Au début de notre séjour ici, nous nous sommes retrouves a avoir claque 200 $ sous l'effet d'une certaine ivresse, alors que nous étions venus pour une paire de chaussette. Ca fait tout bizarre, vraiment. Au mieux, on se sent tres c*n. Au pire, on nie et on recommence. Nous avons du mettre en place des mesures de protection contre ca, qui marchent bien pour nous. Nos stratégies pour nous protéger sont les suivantes, presque toutes basées sur le délai et l'interrogation de nos envies : - pas d'achats compulsifs. Soit la super bonne affaire du siècle correspond a un achat que nous voulions faire depuis un moment, soit on manque la super bonne affaire du siècle, et voilà. - si la super bonne affaire du siècle nous parait vraiment importante, on se donne 24 ou 48 heures de réflexions avant de revenir l'acheter. S'il y en a plus, ben tant pis. - dans la même idée, on se donne du temps. Si zhom veut une carte graphique ou si je veux un câble spécial pour mon ordi, on se donne le temps de réfléchir si on en a vraiment besoin. Si l'achat est gros, le délai d'attente est long
Ca vaut pour notre fille, si elle voit un truc qui lui plaît, on lui propose d'y réfléchir. Si elle en reparle avec envie et régularité, on retourne l'acheter. - on fait des listes de ce qu'il nous faudrait. Quand la liste contient plusieurs produits du même type, on va dans le magasin spécialisé plutôt que dans une grande surface généraliste. Par exemple, plutôt que d'acheter un tournevis au supermarché, on attend d'avoir également besoin de roulettes, de papier de verre et de pinceaux et on va au magasin de bricolage. - au niveau de la nourriture, on prend au maximum que des produits bruts, sinon ca revient vraiment très vite trop cher
Quand on a se sent des bouffées d'envie d'achat (ca nous arrive et on ne les nie pas), on va dans les magasins d'occases et autres brocantes. On se donne un budget a l'avance (genre 30 $ pour tous les trois) et on va écumer les "second hand stores". On en ressort avec 2 pantalons, 1 manteau, 8 verres a pieds, 3 livres, 2 jouets, un joystick, tout ca va nous demander un peu de nettoyage, mais on est bien contents pour plusieurs semaines après ca ;-) Ca nous arrive encore de nous faire refiler des trucs que nous ne souhaitions pas (je regarde tous les jours de traviole le pot de crème Clinique que j'ai payé certes 50% du prix, mais bien plus cher que l'huile que j'utilise d'habitude). Et il y a aussi des domaines ou nous ne souhaitons pas trop nous restreindre (les livres et le bio, principalement). Nos envies évoluent, notre compréhension du système aussi.

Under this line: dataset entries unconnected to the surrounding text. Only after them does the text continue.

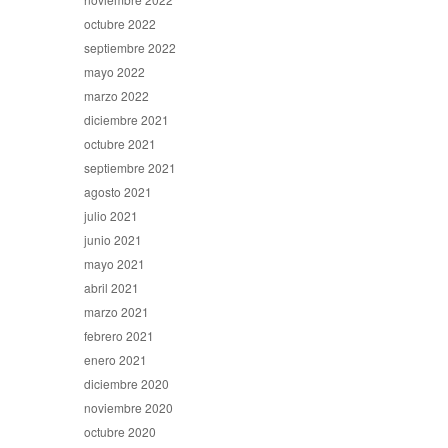
octubre 2022
septiembre 2022
mayo 2022
marzo 2022
diciembre 2021
octubre 2021
septiembre 2021
agosto 2021
julio 2021
junio 2021
mayo 2021
abril 2021
marzo 2021
febrero 2021
enero 2021
diciembre 2020
noviembre 2020
octubre 2020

Pour quelqu'un qui a une approche saine de l'achat, la "journée sans achat" n'aura aucun sens, mais pour d'autres, je pense qu'elle peut vraiment générer une réflexion intéressante. Au même titre qu'une "journée sans télé" ou une "journée sans fessée". Par ailleurs, si cette journée est un succès, c-a-d si les graphiques en reflètent les effets, cela a à mes yeux un impact démocratique fort, puisque finalement le pouvoir est entre les mains de chacun de nous si on en prend la décision. Or, l'érosion de la démocratie aux USA est très préoccupante voir regard conscient Je lis régulièrement le journal de Adbusters. Ils prêtent le flanc a la critique, évidemment, et sont loin d'être parfaits, mais je continue a les soutenir, parce que je trouve que leur démarche apporte vraiment quelque chose d'intéressant.